Sunday, February 11, 2018

Review: The Second Window by Erica Keifer


THE SECOND WINDOW
by Erica Keifer
Clean Teen Publishing
YA Mystery/Thriller
256 pages





As her senior year flies by on cruise control, seventeen-year-old Olivia Cole yearns for excitement—something her upscale private school no longer provides. Her job as a grocery store bagger isn’t much help…until the day she has a bizarre exchange with the cagey town recluse. When the woman abruptly surrenders to the police, Olivia feels compelled to dig deeper into her perplexing story. But the investigation stalls when Olivia receives another piece of news—Andre Steele, the golden boy of Westmont and her previous tormentor, has unexpectedly returned from his four-year stay in Brazil—and the whole school is buzzing! All at once, Olivia’s dull and predictable life is uprooted, and she wonders if “boring” was so bad after all.




MY TIDBITS

After a smooth glide of building gentle tension, this book suddenly shoots off into mystery pure.

Olivia is a senior and lives in a perfect bubble. Her mother is a successful psychiatrist, her father loving, she has great friends and school life is a breeze. When one of her regular customers at the grocery store, a quiet woman who always comes on Wednesdays, almost sheds tears at the register,  an entire nest of secrets begins to open up. Just as the mystery gets going, an unexpected ghost returns from Olivia's past. Not only does she have to face him, but soon finds herself uncovering information which no one wants her to know—things which turn life as she knows it upside down.

The moment I saw the cover, title and blurb on this one, I wanted to dive into Olivia's world. It wasn't what I expected. While this is a mystery thriller, it's not one that flings itself into dark shadows and high tension right away. The first chapter allows the mystery to begins, but before too many shadows take over, the story quickly reels back into more of a personal, teenage drama, and then launches into the mystery again little by little. The author allows Olivia's insecurities to come around full circle in a bout of teenage drama with a dash of potential romance. . .which seemed a little distracting at first. But by the end of the book, the sense of it flows into the main plot, adding the right amount of self-questioning needed for this psycho-thriller.

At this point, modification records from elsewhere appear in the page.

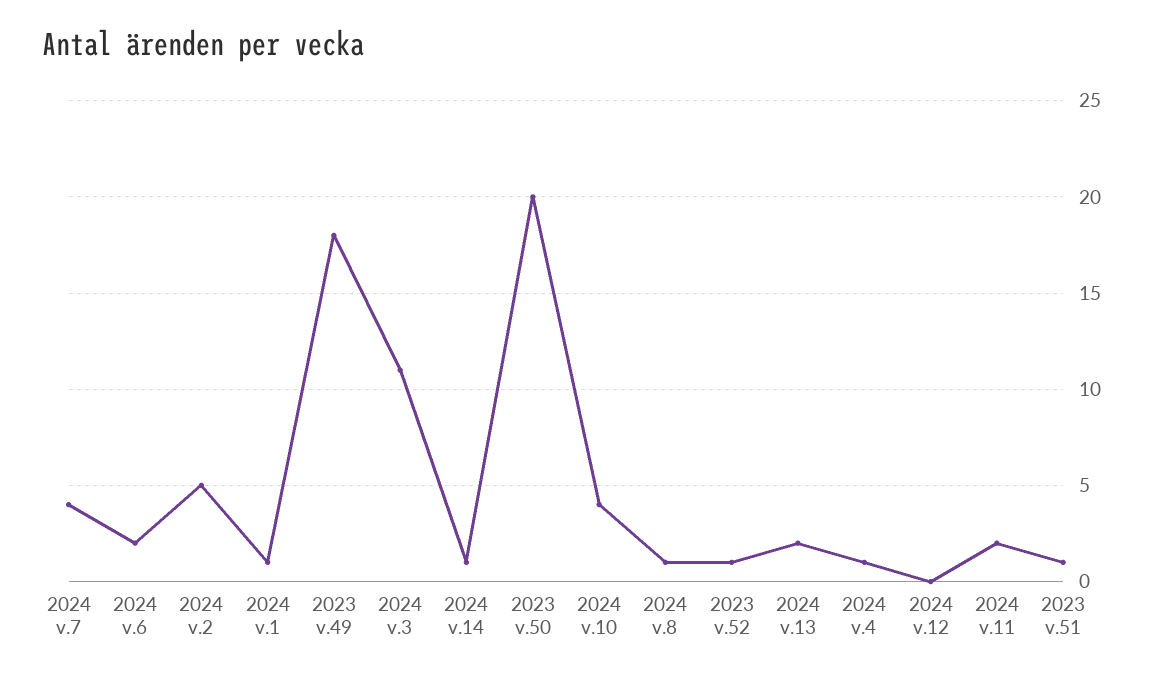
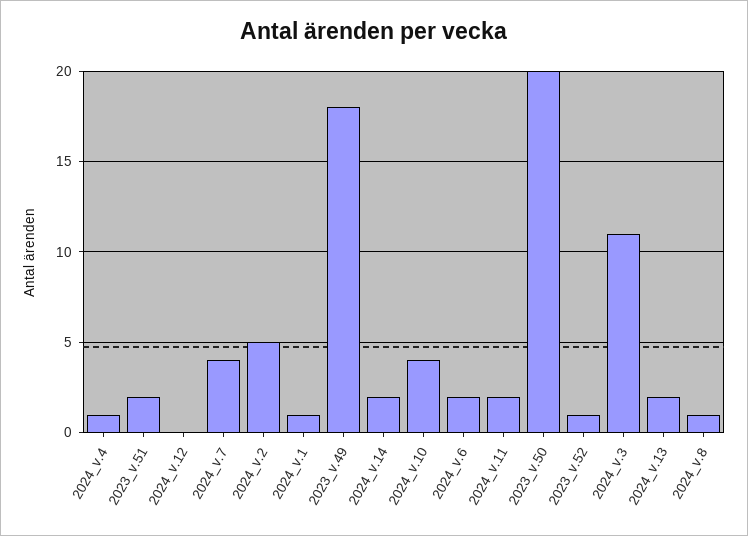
  {
    "2024 v.7": 4,
    "2024 v.6": 2,
    "2024 v.2": 5,
    "2024 v.1": 1,
    "2023 v.49": 18,
    "2024 v.3": 11,
-   "2024 v.14": 1,
+   "2024 v.14": 2,
    "2023 v.50": 20,
    "2024 v.10": 4,
    "2024 v.8": 1,
    "2023 v.52": 1,
    "2024 v.13": 2,
    "2024 v.4": 1,
    "2024 v.12": 0,
    "2024 v.11": 2,
-   "2023 v.51": 1
+   "2023 v.51": 2
  }

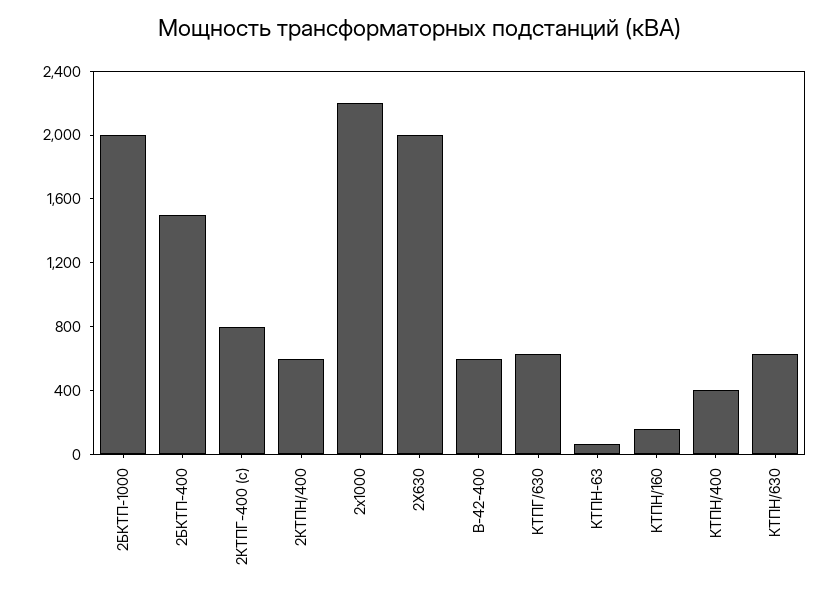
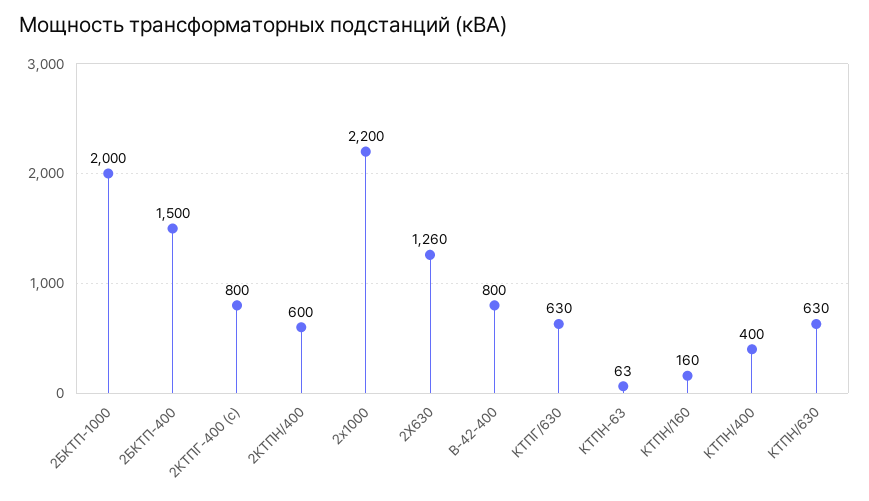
  {
    "2БКТП-1000": 2000,
    "2БКТП-400": 1500,
    "2КТПГ-400 (с)": 800,
    "2КТПН/400": 600,
    "2х1000": 2200,
-   "2Х630": 2000,
+   "2Х630": 1260,
-   "В-42-400": 600,
+   "В-42-400": 800,
    "КТПГ/630": 630,
    "КТПН-63": 63,
    "КТПН/160": 160,
    "КТПН/400": 400,
    "КТПН/630": 630
  }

The pacing holds steady the entire way through, although much of this is a head-game more than real action. The author establishes the hint of wrongness right away, and then digs into Olivia's head and her own self-esteem issues. The mystery than mounts in dabs making a smooth transfer from Olivia's personal issues into the growing shadows around her. The secrets unfold little by little, meandering just enough to question what is true and what is a lie. While some things are very unexpected, others are easy to predict long before the truth is brought to light. It's a pretty even balance.

The book is engaging enough that it's not easy to set down. Still, the deeper concentration on Olivia's guy problems pulled further away from the mystery than I liked. But this isn't the end of the story. The cliff-hanger ending leaves the mystery open ended with tons of possibilities to follow. I'm hoping that future twists and turns will wrap this early teenage drama into it's cocoon and weave the necessity into a tight web. Either way, I'm excited to see where the author will take us next.